Can you write the next part of the essay about video calls letting strangers see into our homes, starting right after its last sentence?

━━━ Excerpt

You know what else is likely to be rendered obsolete in a post-COVID world? Curtains. Shutters. And blinds.
While our homes were once sacred spaces where we were free to let down our guards, the new dangers of the outside world have forced us to invite the outside — awkwardly and perhaps ill-advisedly — in. Now, between Zoom, FaceTime, Teams, BlueJeans, and Google Hangout, there are more ways to bring strangers into your home than there are good excuses to leave it.
Day or night, I find people gazing into my kitchen, living room, or backyard on screens large and small, their pixelated peepers peering into the unkempt corners and intimate alcoves of the hopping virtual concourse that used to be my private sanctum.
Oh, look, there’s my kid’s Biology Teacher—with a direct line of sight to the drying rack where my underwear is on display. And hello, Distant Colleague I’ve Never Met in Person — I didn’t realize I had grabbed the coffee mug bedecked with Ruth Bader Ginsberg flipping the bird; I hope this won’t affect our team presentation this afternoon? Wow, lovely to see you, Guy Who Supervises My Son’s Internship, I assure you that beer bottle on the counter is mine, and it’s from yesterday; we may be slow to recycle, but we rarely chug pilsner before noon.

━━━━━━
━━━ Stored data

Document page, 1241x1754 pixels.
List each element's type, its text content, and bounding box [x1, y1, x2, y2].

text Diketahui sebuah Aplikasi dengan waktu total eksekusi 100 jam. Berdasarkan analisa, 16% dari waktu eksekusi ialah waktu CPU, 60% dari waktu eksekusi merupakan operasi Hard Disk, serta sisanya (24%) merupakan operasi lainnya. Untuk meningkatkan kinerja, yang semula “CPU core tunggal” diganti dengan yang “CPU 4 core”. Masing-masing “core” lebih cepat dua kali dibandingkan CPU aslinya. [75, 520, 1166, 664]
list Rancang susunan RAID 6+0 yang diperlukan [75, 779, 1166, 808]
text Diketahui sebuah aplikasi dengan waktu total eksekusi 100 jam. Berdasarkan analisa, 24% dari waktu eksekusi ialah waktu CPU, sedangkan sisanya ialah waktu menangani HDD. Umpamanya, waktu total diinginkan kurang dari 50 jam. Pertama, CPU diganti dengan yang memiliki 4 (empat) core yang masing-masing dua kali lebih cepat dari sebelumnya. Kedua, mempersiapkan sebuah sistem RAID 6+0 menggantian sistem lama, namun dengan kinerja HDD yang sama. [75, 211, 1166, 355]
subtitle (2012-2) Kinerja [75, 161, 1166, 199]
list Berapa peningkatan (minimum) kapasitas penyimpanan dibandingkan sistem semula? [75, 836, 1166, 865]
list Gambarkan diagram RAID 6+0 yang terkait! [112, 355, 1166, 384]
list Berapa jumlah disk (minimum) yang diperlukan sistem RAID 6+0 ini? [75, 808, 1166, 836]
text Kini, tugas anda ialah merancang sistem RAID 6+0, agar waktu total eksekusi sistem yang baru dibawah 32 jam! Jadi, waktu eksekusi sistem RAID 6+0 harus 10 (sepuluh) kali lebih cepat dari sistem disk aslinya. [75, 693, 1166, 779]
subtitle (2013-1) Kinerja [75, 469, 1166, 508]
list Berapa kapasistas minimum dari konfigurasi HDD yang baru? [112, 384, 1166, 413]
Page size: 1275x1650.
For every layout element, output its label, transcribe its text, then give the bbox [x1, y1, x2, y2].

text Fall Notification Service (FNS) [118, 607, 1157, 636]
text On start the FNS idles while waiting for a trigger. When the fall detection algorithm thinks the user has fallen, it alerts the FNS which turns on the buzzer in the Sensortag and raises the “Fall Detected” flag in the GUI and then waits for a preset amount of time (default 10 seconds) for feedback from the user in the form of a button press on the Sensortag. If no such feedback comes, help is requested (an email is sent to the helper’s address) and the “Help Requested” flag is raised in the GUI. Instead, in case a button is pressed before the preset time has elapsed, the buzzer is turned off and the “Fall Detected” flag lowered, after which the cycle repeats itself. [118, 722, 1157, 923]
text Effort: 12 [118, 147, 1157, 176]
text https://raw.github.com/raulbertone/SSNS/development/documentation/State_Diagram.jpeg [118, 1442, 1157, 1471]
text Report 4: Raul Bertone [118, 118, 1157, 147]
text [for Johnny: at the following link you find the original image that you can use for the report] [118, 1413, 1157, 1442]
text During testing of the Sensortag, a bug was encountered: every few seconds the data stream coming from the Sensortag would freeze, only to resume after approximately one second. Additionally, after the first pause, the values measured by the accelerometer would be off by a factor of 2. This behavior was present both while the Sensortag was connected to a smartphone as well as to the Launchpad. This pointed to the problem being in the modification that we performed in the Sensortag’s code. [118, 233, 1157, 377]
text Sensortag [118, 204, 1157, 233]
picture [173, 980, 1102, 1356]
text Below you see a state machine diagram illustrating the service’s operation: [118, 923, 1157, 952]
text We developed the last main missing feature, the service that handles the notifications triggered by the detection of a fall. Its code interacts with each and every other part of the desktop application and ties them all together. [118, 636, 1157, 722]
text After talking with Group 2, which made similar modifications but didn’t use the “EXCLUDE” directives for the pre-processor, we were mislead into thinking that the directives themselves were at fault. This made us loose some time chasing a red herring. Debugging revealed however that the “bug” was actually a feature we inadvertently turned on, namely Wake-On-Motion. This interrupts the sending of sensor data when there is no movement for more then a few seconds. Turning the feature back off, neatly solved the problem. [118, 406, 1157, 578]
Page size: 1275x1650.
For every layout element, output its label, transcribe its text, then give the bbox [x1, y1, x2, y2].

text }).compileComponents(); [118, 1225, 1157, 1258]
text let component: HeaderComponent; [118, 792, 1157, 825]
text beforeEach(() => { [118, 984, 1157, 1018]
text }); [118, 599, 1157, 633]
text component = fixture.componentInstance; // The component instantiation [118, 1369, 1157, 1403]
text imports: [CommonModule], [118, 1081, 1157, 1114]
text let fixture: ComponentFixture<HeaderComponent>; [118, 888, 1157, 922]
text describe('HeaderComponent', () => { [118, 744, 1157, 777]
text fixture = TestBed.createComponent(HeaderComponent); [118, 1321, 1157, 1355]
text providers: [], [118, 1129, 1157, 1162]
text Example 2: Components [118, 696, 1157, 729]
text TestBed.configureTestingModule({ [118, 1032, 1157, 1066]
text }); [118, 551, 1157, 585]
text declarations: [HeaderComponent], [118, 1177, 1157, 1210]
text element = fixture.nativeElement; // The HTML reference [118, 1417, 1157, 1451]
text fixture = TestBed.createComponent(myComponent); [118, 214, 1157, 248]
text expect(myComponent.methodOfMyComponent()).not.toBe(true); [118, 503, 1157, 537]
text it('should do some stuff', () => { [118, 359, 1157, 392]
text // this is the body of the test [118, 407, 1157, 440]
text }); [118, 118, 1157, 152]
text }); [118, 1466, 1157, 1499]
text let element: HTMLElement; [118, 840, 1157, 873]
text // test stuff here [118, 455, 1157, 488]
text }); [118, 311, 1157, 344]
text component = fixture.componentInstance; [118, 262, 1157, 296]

━━━━━━

Result below —
And I’ve had it easy! Consider the Mexican senator who appeared bare-breasted while changing her shirt during a virtual call from home with 15 other politicians; she didn’t understand how the tech worked. Then there was the Sacramento TV reporter whose segment on DIY haircuts, broadcast live from her bathroom, was upstaged by the reflection of her remarkably nude husband in the mirror. And who could forget the viral video of “Poor Jennifer,” that unlucky lass who took her laptop into the loo during a company meeting … and accidentally left her camera on.
It seems only yesterday we were all paranoid about Siri and Alexa eavesdropping on our conversations so they could serve us ads about the very things they heard us discussing. Now, hunting for discreet, uncluttered backgrounds in homes that we’ve been sloshing around in for months, we’d gladly return to the days when the world outside our front door could only hear our most hush-hush moments.
And yet … as uncomfortable as it’s been allowing the world’s judgy eyeballs into our confidential cribs, something interesting is happening, too. Each time we jump up and reveal to a webcam that we’re wearing pajama bottoms with our fancy blouse, or unmute ourselves just as a family member begins cursing at their video game, or discover too late that our dog has been entertaining the masses by licking himself senseless in the lower corner of our screen … we’re forced to acknowledge a shared circumstance, a common vulnerability, a mutual humanity. To throw up our hands, shrug, and confess that we’re all just muddling haphazardly through this insanity — wobbling between “freaked out” and “managing” on any given day.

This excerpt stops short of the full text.